Capsule Shanghai is delighted to present artist Cai Zebin’s second solo exhibition, “A Revisit at 2 bis rue Perrel” at the gallery. Consisting of the artist's most recent paintings, small drawings, and installations, that extend from the artist’s continuous fascination with the relationship between the symbolic, the imaginary, and the real in creativity.
The title of this exhibition, “A Revisit at 2 bis rue Perrel” draws from Victor Brauner’s (1903-1966) eponymous painting whose work paid tribute to Henri Rousseau while living in his former residence. In Brauner’s painting, not only do we find the artist’s appropriation of Rousseau’s famous work, The Snake Charmer (1907), but also a surrealist icon of many limbs that be known as uniquely his. Hence, Cai’s adoption of this title demonstrates the artist’s intention to reveal the genealogy of images and visual resources that inform his practice, as well as asserting his position to this approach for creativity. “How does a work of art come into being?” – a question driving Cai’s painting practice as much as the viewer standing in front of his works of art.
To resonate with the intent Cai Zebin has laid out in the exhibition’s title, Revisit (2019), one of the large-dimensional paintings in this exhibition, conjures many visual elements that complicate our possible interpretation of this work on canvas. The three central figures draped in black from head to toe, each holding a red ball in one hand while having their mouths wide open. To those viewers who are informed in visual culture, these three figures have been iconic over the centuries. They may immediately recall many classics in art history ranging from Antonio Canova’s Neo-Classical sculpture, The Three Graces, to Sandro Botticelli’s Primavera, to Raphael’s Three Graces from the Renaissance, to even Andre Derain’s The Dancer in the post-impressionist period. At the same time, what's once depicted as nudes throughout the history of art is now draped in black latex wetsuit, what conveyed peace and serenity is now replaced with a sense of awe. As the disco lights in red beaming at them from all directions, the stage on which they stand begins to resemble a scene in Andrzej Zulawski’s film, My Nights Are More Beautiful Than Your Days (1989). Furthermore, the area off stage and the high-rises on the back seem like two different spatial dimensions. What do each and the sum of the visual cues suggest and how should one understand a painting as such become the questions Cai Zebin presents to the viewer.

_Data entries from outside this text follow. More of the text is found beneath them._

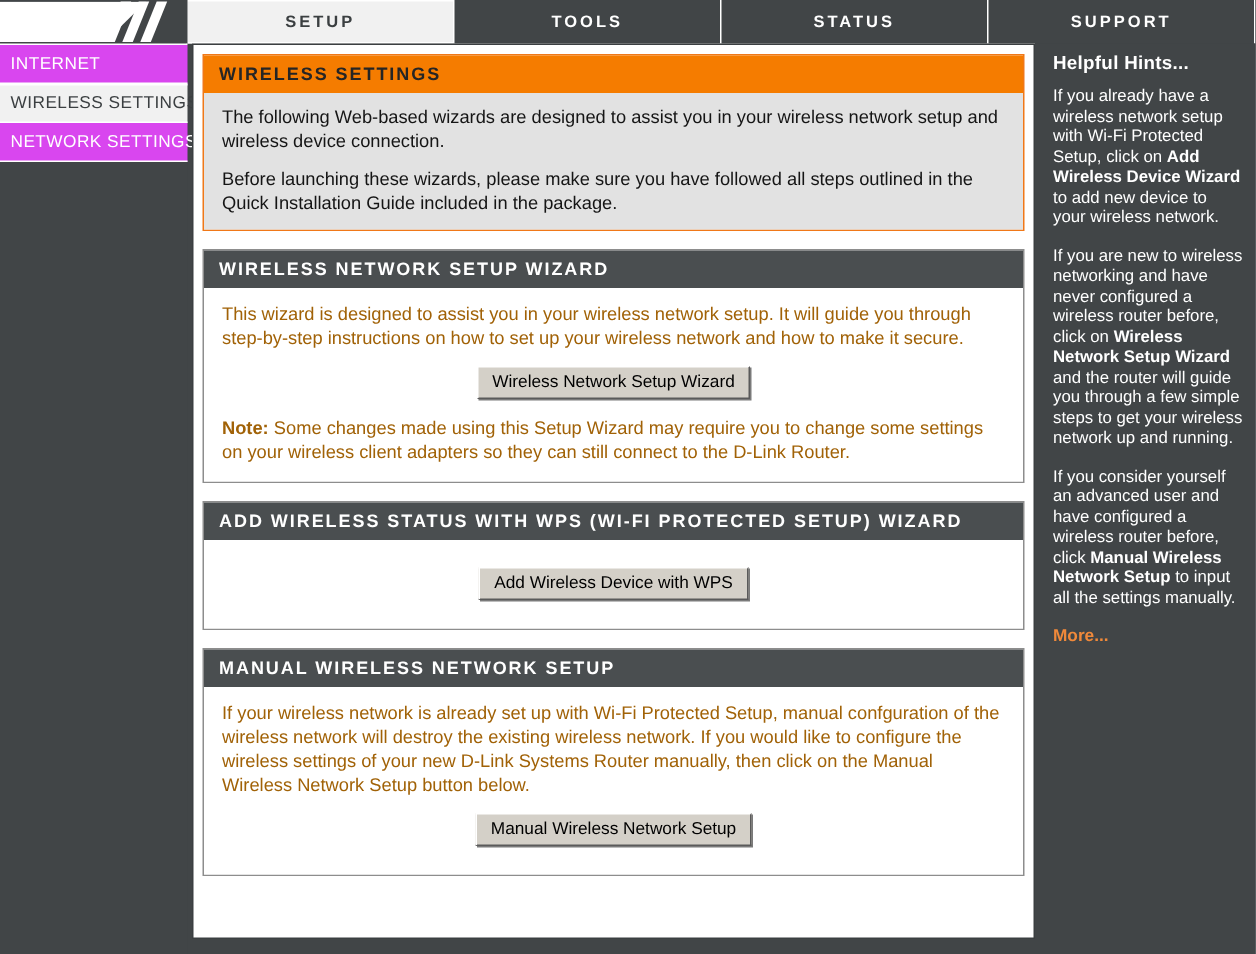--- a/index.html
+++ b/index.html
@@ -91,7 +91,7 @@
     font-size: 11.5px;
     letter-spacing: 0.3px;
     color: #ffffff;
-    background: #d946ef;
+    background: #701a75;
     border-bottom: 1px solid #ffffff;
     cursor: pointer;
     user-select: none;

In fact, this approach to painting is very much in line with the central piece Invitation to a Beheading presented in his previous exhibition at the gallery. Cai appropriated Theodor Gericault’s masterpiece, The Raft of the Medusa (1818-1819), by adopting a literary device, the narrative of Vladimir Nabokov’s novel The Defense. For this exhibition, however, the scope of the artist’s visual resources expands to include a broader spectrum of visual culture, ranging from the classical paintings to pop cultural icons of the present. Furthering what Henri Rousseau stated in the early 20th Century on taking nature as his realm of inspiration. For Cai Zebin, "Imagination is the sum of all my visual experiences from reality” written on a small painting among the many revealed to his viewers. This statement is also considered a prism to the condition of artistic practice today. How does one translate and transfigure all of these visual resources available on to the canvas?
In one of the exhibition spaces, Cai Zebin lays out many of the small drawings he had done in the course of creating the large-dimensional pieces for this exhibition. They comprise of head-portraits of Henri Rousseau, the "premature" drawings of Three Graces, the flute player in black in Henri Rousseau’s The Snake Charmer (1879), biblical icons of the serpent and the apple, snow white and the witch tempting her with the poisonous apple and etc. It is their metamorphosis that sheds light on the mind of the artist. Of course, each visual cue embedded with many layers of meanings, as well as their evolution from the context in which they first emerged, influences how we perceive them today. Hence, their coming together on canvas opens up the potential for their reception now. Moreover, the palette-shape mirror, the most subtle yet pivotal device in this exhibition, not only references to the one in Henri Rousseau holds in his self-portrait in front of the Eiffel Tower but also projects what Jacque Lacan defines the functions of the mirror for bringing together the real, the symbolic and the imaginary. In other words, our reflection in the mirror, as artist and viewer, continues to relay as we explore the evolution of creativity with the understanding of the context in which we inhabit.